Well, the story of J. K. Rowling’s success is fabled (and reviewed last night on my TV blog), much bigger than “le mien”: it boils down to this: kids like it.
I think it means something: Harry Potter is the “nerd”, the little boy that might have been teased into silence or retribution back in the 50s; but he roars back, starting with chess (in the first film), and becomes a young man of destiny.
In “Harry Potter and the Half-Blood Prince”, Harry says to Dumbledore, “I’m going to tell you something” – and then we learn of his destiny. It is a bit like Clark Kent’s perhaps, except that Harry is 66 inches with glasses, and his “powers” (of magic) were taught to him.
Actually, the three major stars (Daniel Radcliffe, Rupert Grint, and Emma Watson) are now entering young adulthood; Radcliffe will be 20 in a few days, and Grint will soon be of “legal drinking age” by US rules. Both Radcliffe and Grint have virilized and bulked up (although Radcliffe stays totally modest in this movie, unlike Equus); Grint, in fact, is imposing enough for a part in “Smallville” as another Kryptonian, probably (Jimmy Olson on that show reminds me of a grown up Potter, who puts two and two together). Grint has a silly episode in this film when he takes a “love potion” (courtesy of the potions teacher Slughorn (Jim Broadbent) and winds up in the Hogwarts infirmary (and Harry doesn’t do the CPR correctly).
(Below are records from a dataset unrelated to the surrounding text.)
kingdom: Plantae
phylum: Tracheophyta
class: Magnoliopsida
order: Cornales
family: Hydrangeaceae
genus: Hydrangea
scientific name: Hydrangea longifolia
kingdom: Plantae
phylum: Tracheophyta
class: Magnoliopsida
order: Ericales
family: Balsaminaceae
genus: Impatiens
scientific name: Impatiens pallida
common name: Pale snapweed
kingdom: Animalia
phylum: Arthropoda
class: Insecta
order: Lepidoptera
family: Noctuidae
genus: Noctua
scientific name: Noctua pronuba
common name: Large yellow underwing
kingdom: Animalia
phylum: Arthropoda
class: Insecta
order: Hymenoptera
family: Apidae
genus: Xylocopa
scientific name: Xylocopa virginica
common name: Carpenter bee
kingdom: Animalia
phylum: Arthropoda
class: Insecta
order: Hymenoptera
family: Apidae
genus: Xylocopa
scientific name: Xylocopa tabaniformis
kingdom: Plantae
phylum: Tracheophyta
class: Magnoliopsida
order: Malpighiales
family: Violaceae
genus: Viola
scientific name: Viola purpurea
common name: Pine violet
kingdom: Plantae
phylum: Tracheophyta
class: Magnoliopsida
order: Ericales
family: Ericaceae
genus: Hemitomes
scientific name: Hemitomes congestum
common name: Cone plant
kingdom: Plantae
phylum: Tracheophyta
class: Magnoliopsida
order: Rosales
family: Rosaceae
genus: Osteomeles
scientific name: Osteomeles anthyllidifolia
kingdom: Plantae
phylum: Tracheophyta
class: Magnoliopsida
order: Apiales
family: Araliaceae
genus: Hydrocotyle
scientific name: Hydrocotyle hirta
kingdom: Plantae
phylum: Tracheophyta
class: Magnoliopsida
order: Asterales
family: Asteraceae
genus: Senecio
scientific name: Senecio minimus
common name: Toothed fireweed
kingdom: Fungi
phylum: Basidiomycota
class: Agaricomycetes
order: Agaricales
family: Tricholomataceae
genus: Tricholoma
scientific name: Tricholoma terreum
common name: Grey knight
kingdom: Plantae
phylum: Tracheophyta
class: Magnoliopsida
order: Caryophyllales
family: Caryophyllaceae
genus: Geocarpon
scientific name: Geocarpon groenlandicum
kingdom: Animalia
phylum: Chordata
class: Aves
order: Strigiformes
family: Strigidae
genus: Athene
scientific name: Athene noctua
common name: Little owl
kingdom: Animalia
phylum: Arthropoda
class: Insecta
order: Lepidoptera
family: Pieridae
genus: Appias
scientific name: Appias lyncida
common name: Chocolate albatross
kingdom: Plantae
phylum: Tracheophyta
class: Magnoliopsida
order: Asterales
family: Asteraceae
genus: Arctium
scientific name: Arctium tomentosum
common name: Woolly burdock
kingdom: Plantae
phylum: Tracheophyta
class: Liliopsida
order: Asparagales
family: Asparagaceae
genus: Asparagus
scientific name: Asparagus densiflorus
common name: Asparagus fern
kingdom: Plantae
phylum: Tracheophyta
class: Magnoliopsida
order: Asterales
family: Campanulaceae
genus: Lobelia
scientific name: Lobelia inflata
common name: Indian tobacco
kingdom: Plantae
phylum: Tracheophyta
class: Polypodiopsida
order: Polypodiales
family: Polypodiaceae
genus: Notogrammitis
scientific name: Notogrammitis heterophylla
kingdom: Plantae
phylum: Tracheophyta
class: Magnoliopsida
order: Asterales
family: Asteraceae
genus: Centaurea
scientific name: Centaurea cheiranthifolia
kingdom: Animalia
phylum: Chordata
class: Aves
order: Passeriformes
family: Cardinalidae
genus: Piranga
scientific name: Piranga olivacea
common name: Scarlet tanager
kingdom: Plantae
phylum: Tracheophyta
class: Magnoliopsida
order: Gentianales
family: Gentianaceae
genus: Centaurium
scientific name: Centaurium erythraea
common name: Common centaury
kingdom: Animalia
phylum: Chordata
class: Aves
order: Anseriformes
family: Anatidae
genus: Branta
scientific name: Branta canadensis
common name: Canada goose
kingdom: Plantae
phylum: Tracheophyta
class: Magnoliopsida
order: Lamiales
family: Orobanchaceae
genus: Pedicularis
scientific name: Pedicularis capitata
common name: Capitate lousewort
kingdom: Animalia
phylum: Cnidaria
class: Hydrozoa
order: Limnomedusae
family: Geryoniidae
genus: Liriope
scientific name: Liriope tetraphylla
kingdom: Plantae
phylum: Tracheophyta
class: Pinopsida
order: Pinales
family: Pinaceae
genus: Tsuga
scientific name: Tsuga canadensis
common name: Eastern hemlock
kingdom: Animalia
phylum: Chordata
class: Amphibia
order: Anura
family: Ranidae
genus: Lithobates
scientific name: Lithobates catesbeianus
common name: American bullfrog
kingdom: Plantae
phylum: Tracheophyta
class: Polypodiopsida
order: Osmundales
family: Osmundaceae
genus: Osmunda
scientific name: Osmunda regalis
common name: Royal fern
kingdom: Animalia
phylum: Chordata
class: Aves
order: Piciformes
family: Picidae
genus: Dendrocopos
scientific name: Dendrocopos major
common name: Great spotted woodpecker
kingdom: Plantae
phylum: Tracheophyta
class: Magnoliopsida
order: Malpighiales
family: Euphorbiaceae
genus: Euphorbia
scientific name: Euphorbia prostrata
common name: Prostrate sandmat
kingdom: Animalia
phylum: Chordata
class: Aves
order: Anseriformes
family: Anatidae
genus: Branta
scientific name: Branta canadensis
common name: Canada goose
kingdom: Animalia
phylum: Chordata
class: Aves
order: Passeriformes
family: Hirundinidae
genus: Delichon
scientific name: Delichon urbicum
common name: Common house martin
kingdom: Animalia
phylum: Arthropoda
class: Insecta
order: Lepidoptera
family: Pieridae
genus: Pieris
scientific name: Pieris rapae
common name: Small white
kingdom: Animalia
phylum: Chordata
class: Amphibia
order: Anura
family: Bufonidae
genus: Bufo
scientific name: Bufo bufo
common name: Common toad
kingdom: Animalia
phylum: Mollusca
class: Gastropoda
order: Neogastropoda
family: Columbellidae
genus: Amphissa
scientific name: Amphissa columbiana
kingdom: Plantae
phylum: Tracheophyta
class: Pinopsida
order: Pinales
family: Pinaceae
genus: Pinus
The best sequence in this film is the “action” sequence toward the end, which starts with almost pure black-and-white in the underground lake with the stones and turns to fire. It turns into an exercise in film hue and saturation technique, especially digital, for its own sake. The other impressive sequence is the opening, where the City of London (complete with Trump’s and princes’ condos) is under attack from “Supernatural” black excrescence from atypical thunderheads.
There is a curious conversation where the professor (as I recall) talks about immortality, with a mechanism where stem-cell portions of people's souls get stored in common objects (like the Prince book), particularly when people have moral debts to pay. This sounds like the notion of karma, and brings the matter of morality down to the individual, regardless of the function of his community. But the "kids" at Hogwarts seem to get that.
This whole plot (which Potter fans say take liberties with the book) starts with an old book, and remember that the whole world of Harry Potter is a kind of parallel universe, with instant communication that is comparable to our Internet, but happens with magic (and animation of paintings and books). The whole world of these movies is coming to be a bit comparable to “Smallville” – if you think of Hogwarts as that special kind of place for a whole fantasy series.
The airborne quidditch scene is really effective – 3D lacrosse, with Ron (that is, Grint) as a most effective goalie, and a curious elliptical roller coaster structure surrounding them that looks like a contraption from Stephen King’s “Langoliers.”
Of course, the film has the mandatory train ride through the Scottish countryside.
The film is directed by David Yates, runs 153 minutes, and is available in Imax 3D in some theaters. The original music is by Dennis Hooper, but I thought that the quidditch dance theme was by John Williams.